Since acupuncture is the first area of TCM to make the UNESCO list, its "recognition will help the international development and promotion of the ancient medical science", Wang said.
Historically, despite documents that show acupuncture originated in China, some countries like South Korea and Japan claim to have been the first to discover the needle treatment, experts said.
"That's largely confined to academic circles," Wang said, adding that at the UNESCO conference in Kenya last week, member countries - including South Korea and Japan - unanimously voted to confer protected status on acupuncture and moxibustion.
"Within China, the status will help rally more government support for acupuncture and TCM as a whole, so that more people at home and abroad will benefit from the relatively cheap and convenient therapy that has proven to be effective," said Huang Longxiang, a professor at the China Academy of Chinese Medical Sciences.

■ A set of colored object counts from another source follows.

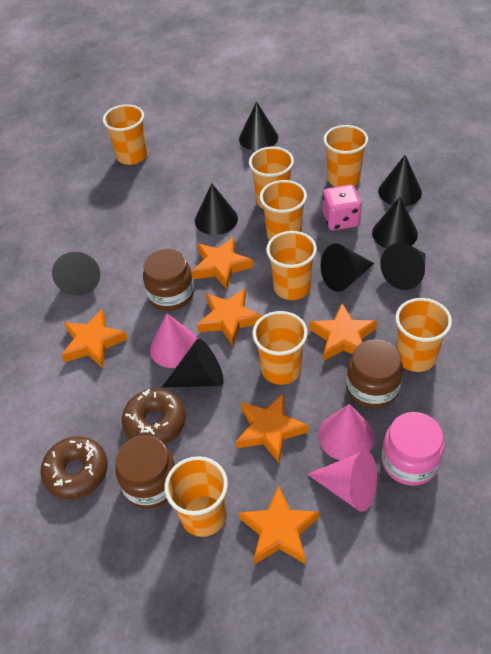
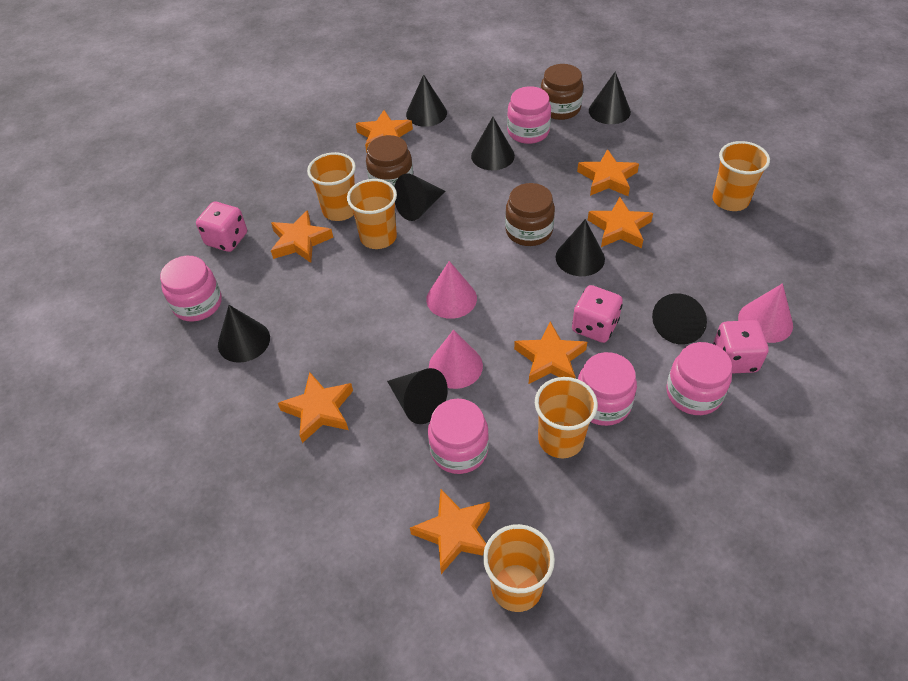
brown donut: 2 -> 0
orange cup: 8 -> 5
orange star: 6 -> 7
pink dice: 1 -> 3
pink jar: 1 -> 5

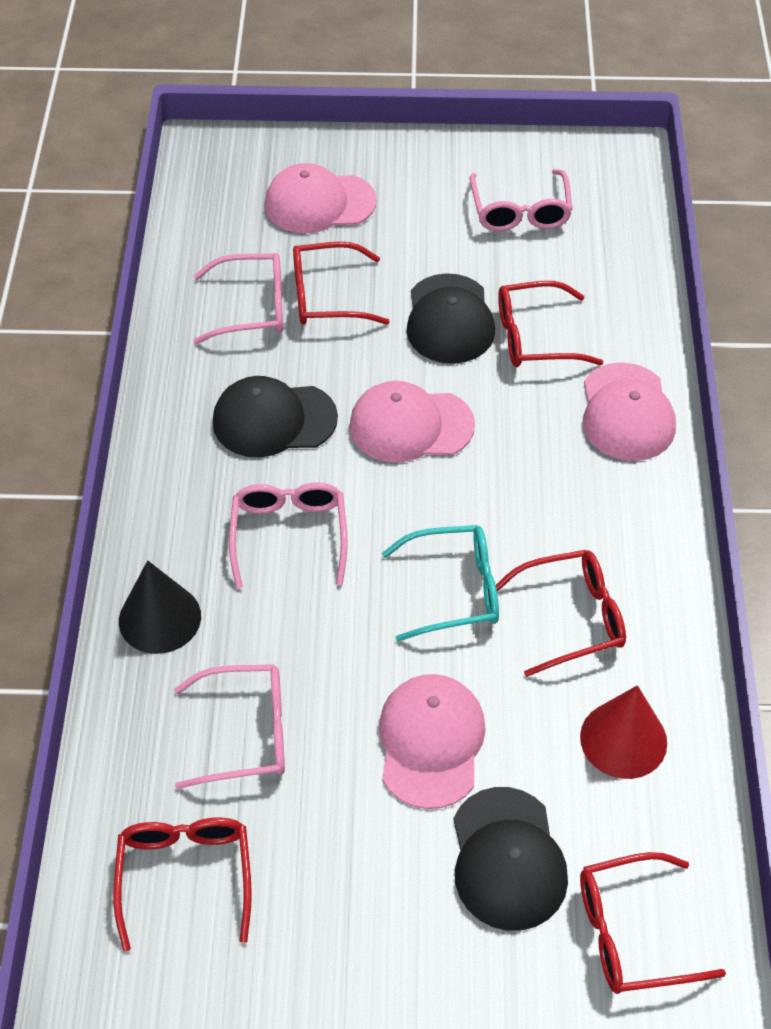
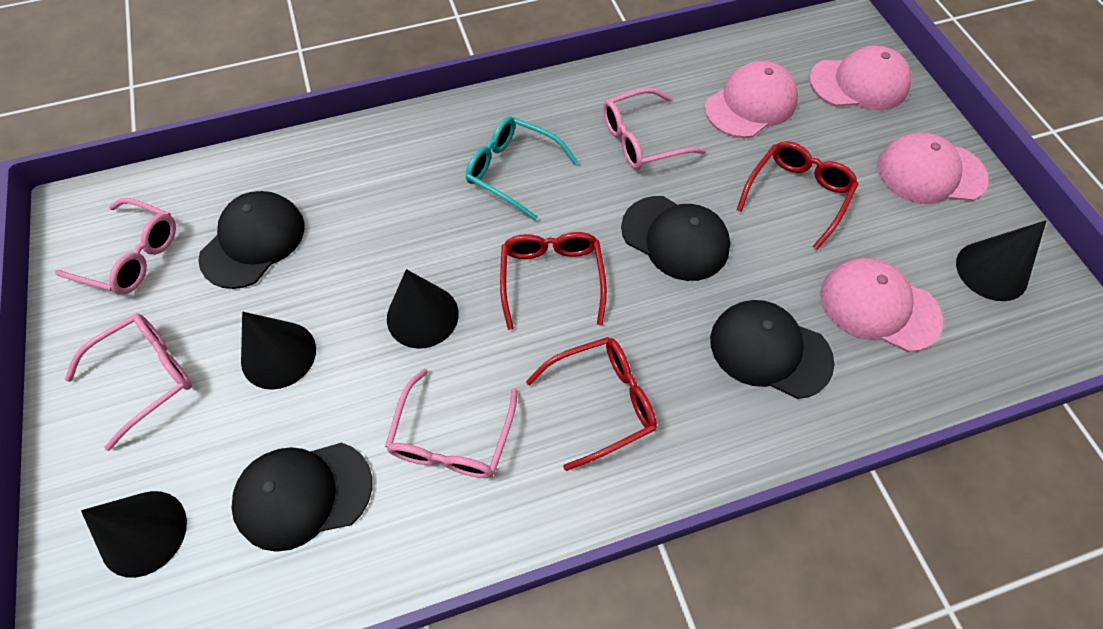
black cap: 3 -> 4
black cone: 1 -> 4
red cone: 1 -> 0
red glasses: 5 -> 3

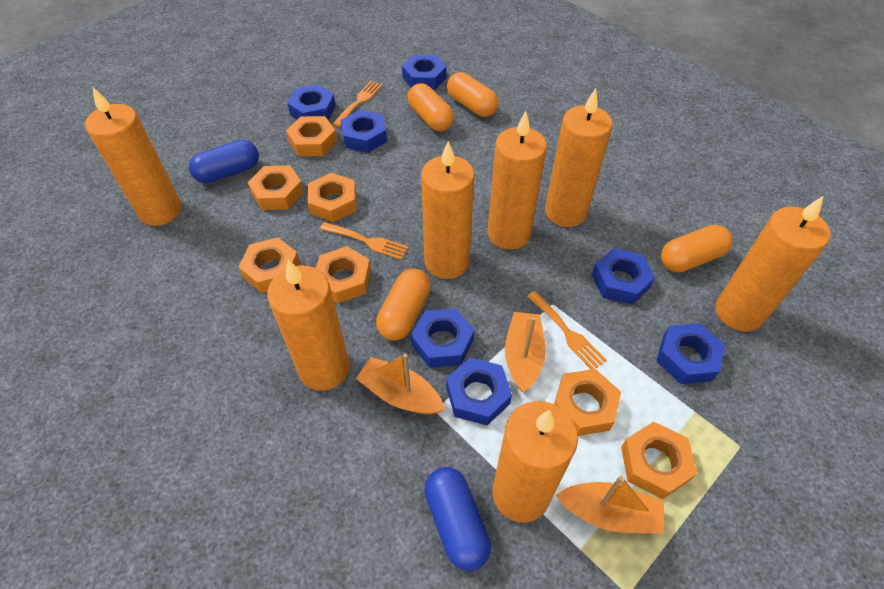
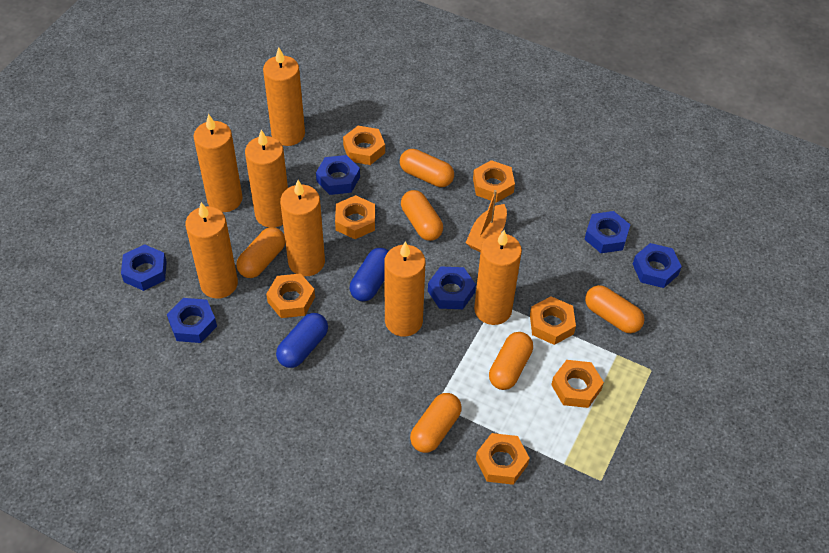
blue nut: 7 -> 6
orange boat: 3 -> 1
orange capsule: 4 -> 6
orange fork: 3 -> 0

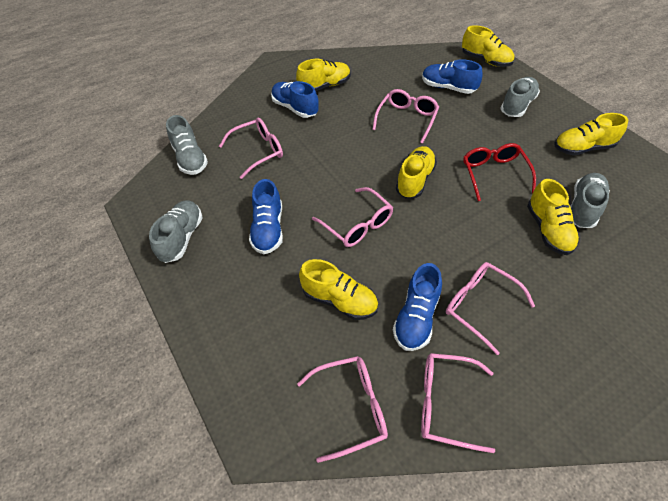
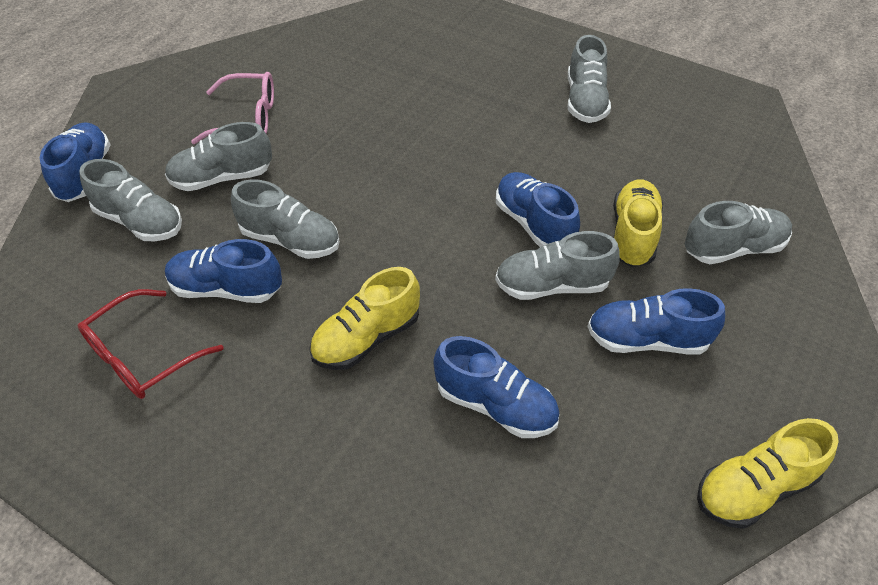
blue shoe: 4 -> 5
grey shoe: 4 -> 6
pink glasses: 6 -> 1
yellow shoe: 6 -> 3

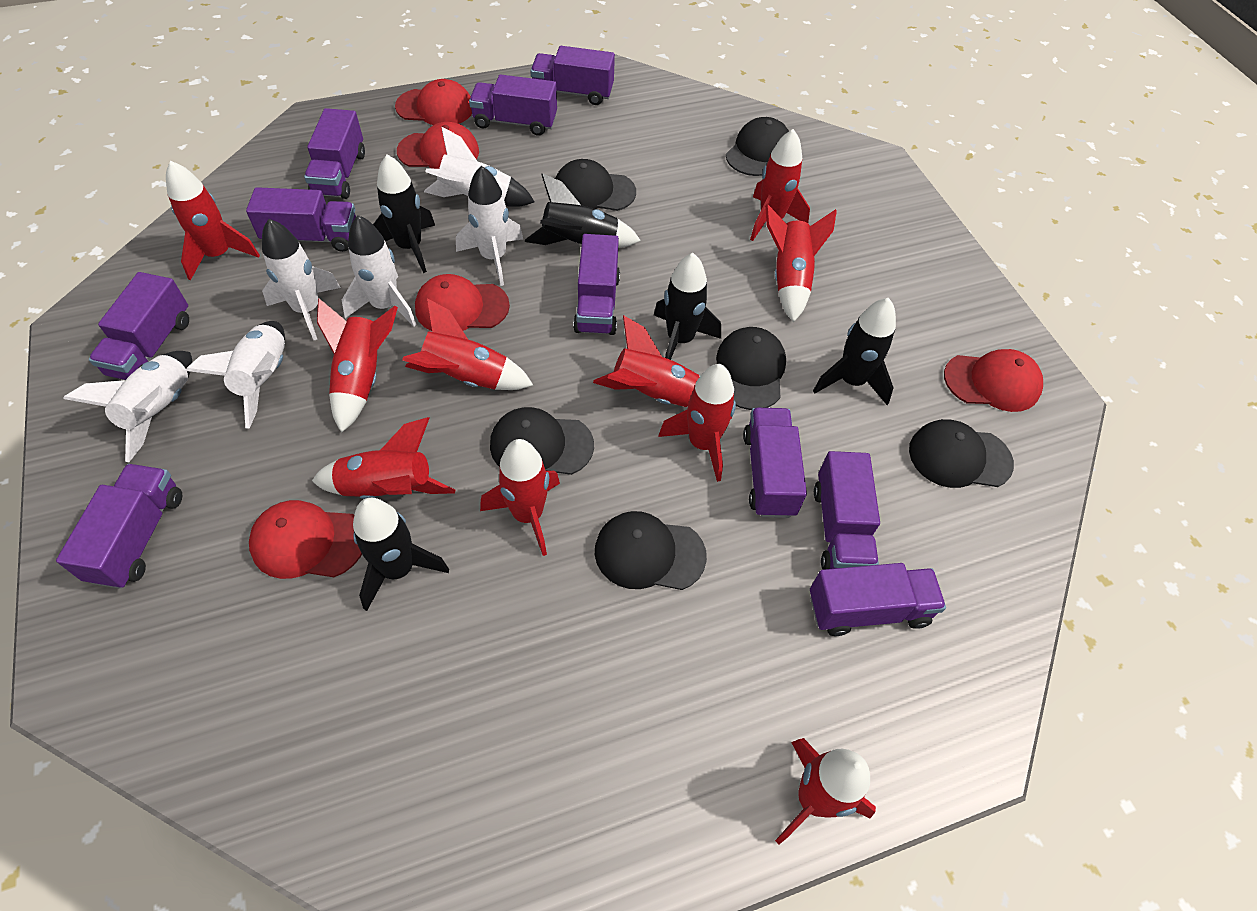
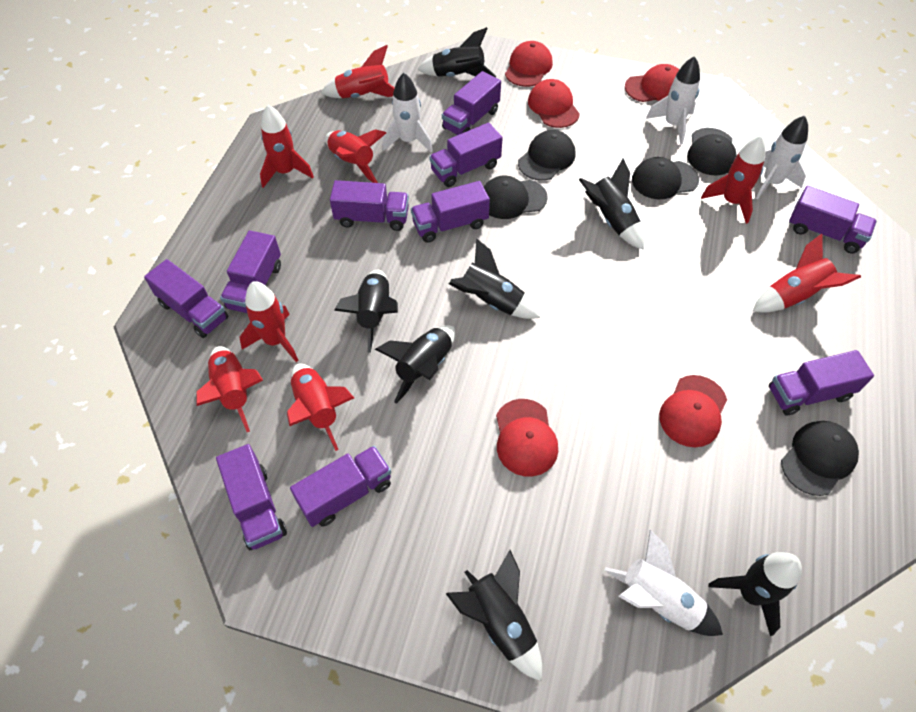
black cap: 6 -> 5
black rocket: 5 -> 7
red rocket: 10 -> 8
white rocket: 6 -> 4

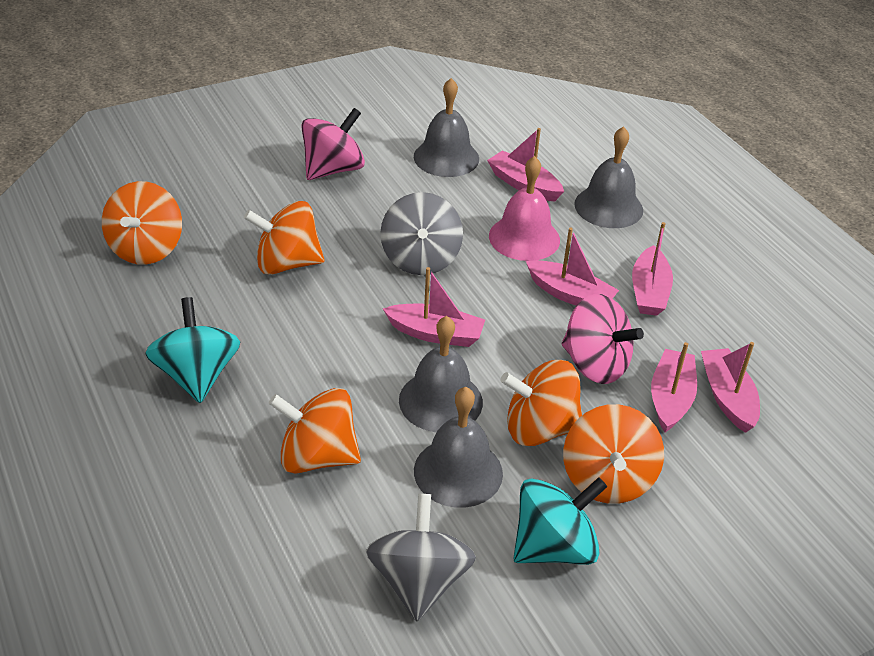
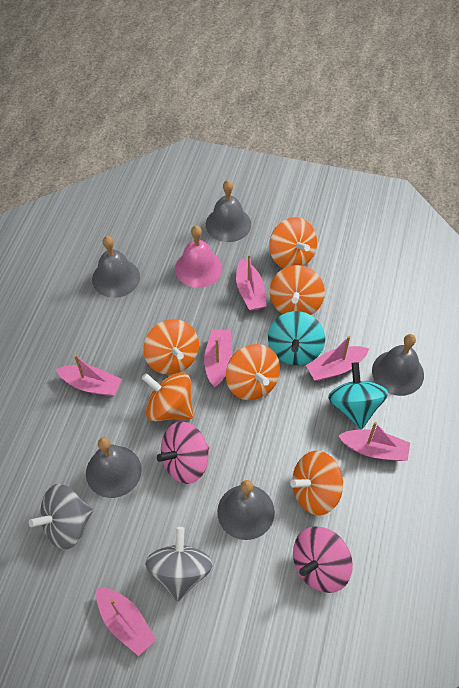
grey bell: 4 -> 5
orange spinning top: 5 -> 6

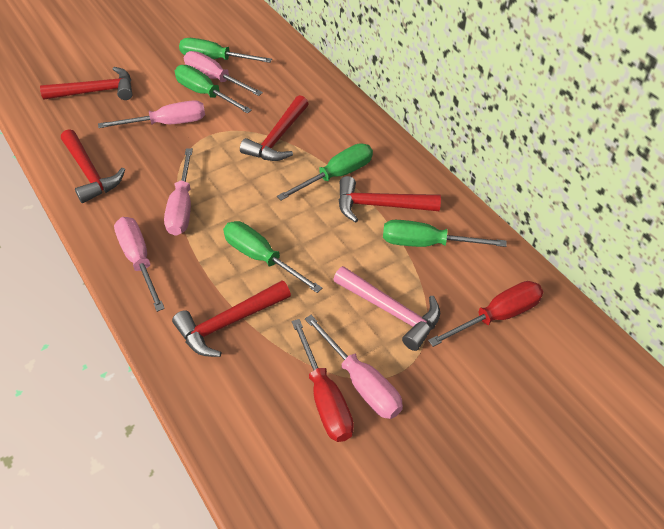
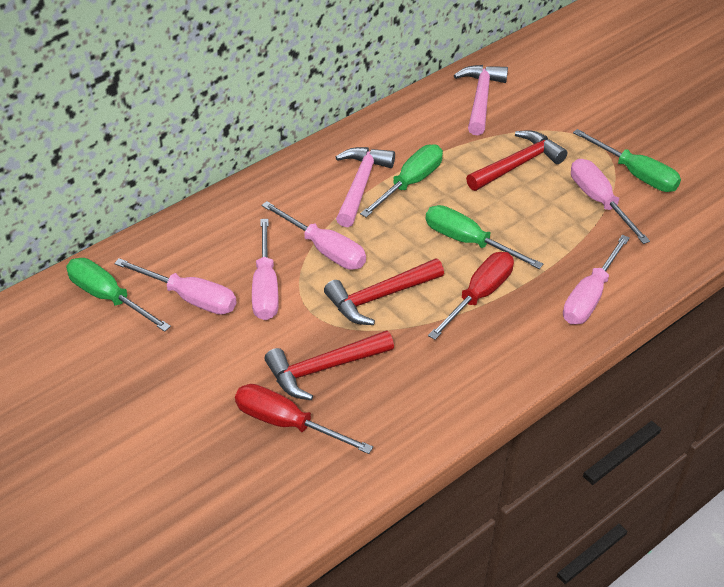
green screwdriver: 5 -> 4
pink hammer: 1 -> 2
red hammer: 5 -> 3

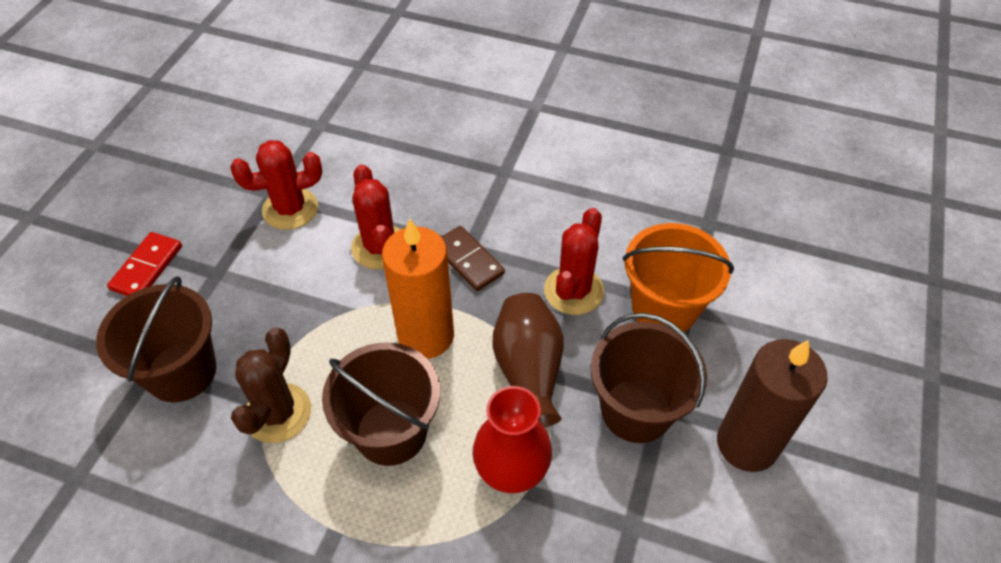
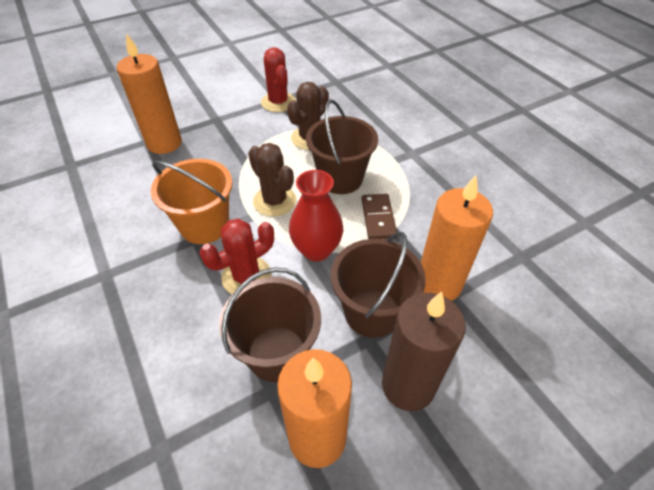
brown cactus: 1 -> 2
brown vase: 1 -> 0
orange candle: 1 -> 3
red cactus: 3 -> 2
red domino: 1 -> 0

A course of acupuncture treatment in China is currently priced at 4 yuan (60 cents), which accounts for why many practitioners are forced to abandon the field to seek higher income.
Acupuncture's inclusion on the UNESCO list does not mean the price of being treated by this ancient practice will immediately rise, stressed Wu Gang, deputy director of the State Administration of TCM.
He said: "For the sustainable development of acupuncture, health authorities have to figure out a new price structure that satisfies practitioners and is affordable to the public."
In the meantime, the country will continue to raise public awareness of TCM, including acupuncture, to attract more users, he said. Only in that way can the protection and development of TCM be sustained, he added.